---------- Supplied entries ----------
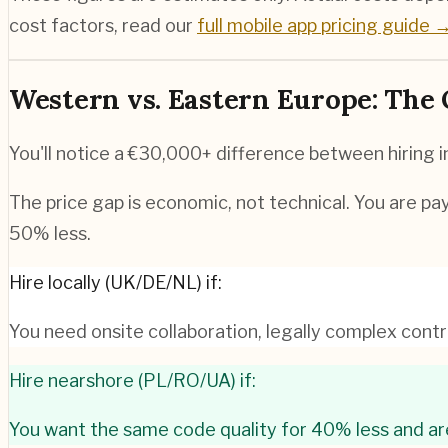
cost factors, read our
full mobile app pricing guide 
Western vs. Eastern Europe: The
You'll notice a €30,000+ difference between hiring
The price gap is economic, not technical. You are pay
50% less.
Hire locally (UK/DE/NL) if:
You need onsite collaboration, legally complex contra
Hire nearshore (PL/RO/UA) if:
You want the same code quality for 40% less and ar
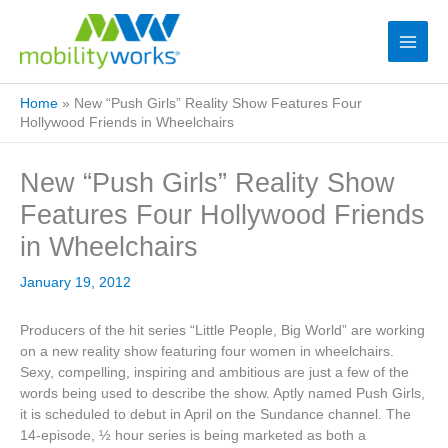
Home
»
New “Push Girls” Reality Show Features Four
Hollywood Friends in Wheelchairs
New “Push Girls” Reality Show
Features Four Hollywood Friends
in Wheelchairs
January 19, 2012
Producers of the hit series “Little People, Big World” are working
on a new reality show featuring four women in wheelchairs.
Sexy, compelling, inspiring and ambitious are just a few of the
words being used to describe the show. Aptly named Push Girls,
it is scheduled to debut in April on the Sundance channel. The
14-episode, ½ hour series is being marketed as both a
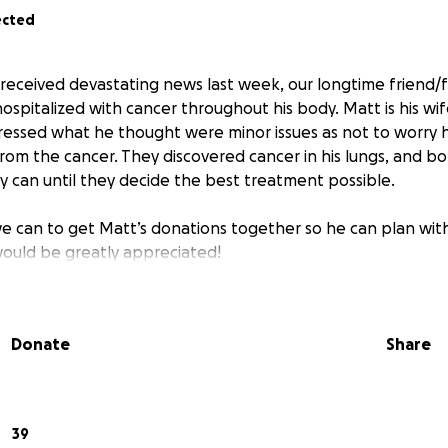
ected
y received devastating news last week, our longtime friend
spitalized with cancer throughout his body. Matt is his wif
ressed what he thought were minor issues as not to worry h
from the cancer. They discovered cancer in his lungs, and b
y can until they decide the best treatment possible.
we can to get Matt’s donations together so he can plan with
would be greatly appreciated!
Donate
Share
39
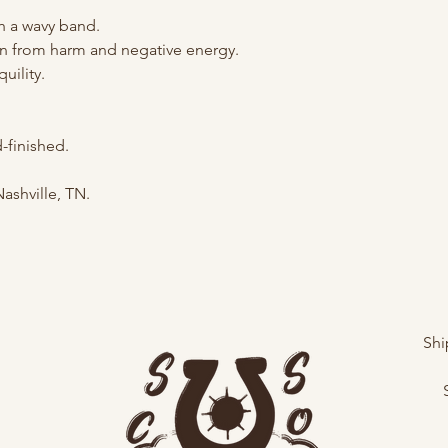
th a wavy band.
on from harm and negative energy.
uility.
finished.
Nashville, TN.
Shi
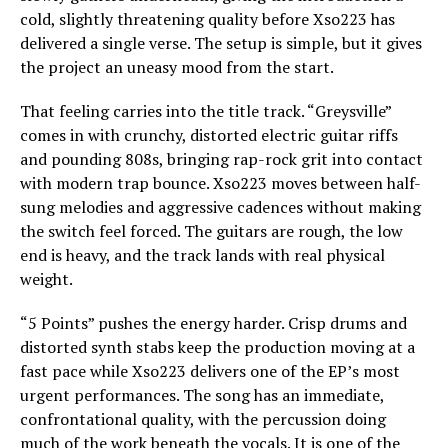
cold, slightly threatening quality before Xso223 has
delivered a single verse. The setup is simple, but it gives
the project an uneasy mood from the start.
That feeling carries into the title track. “Greysville”
comes in with crunchy, distorted electric guitar riffs
and pounding 808s, bringing rap-rock grit into contact
with modern trap bounce. Xso223 moves between half-
sung melodies and aggressive cadences without making
the switch feel forced. The guitars are rough, the low
end is heavy, and the track lands with real physical
weight.
“5 Points” pushes the energy harder. Crisp drums and
distorted synth stabs keep the production moving at a
fast pace while Xso223 delivers one of the EP’s most
urgent performances. The song has an immediate,
confrontational quality, with the percussion doing
much of the work beneath the vocals. It is one of the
----------
* [Directive]
Repeat word for word from the line holding "and pounding 808s, bringing" down to the last line above, including both.

* [Exercise answer]
and pounding 808s, bringing rap-rock grit into contact
with modern trap bounce. Xso223 moves between half-
sung melodies and aggressive cadences without making
the switch feel forced. The guitars are rough, the low
end is heavy, and the track lands with real physical
weight.
“5 Points” pushes the energy harder. Crisp drums and
distorted synth stabs keep the production moving at a
fast pace while Xso223 delivers one of the EP’s most
urgent performances. The song has an immediate,
confrontational quality, with the percussion doing
much of the work beneath the vocals. It is one of the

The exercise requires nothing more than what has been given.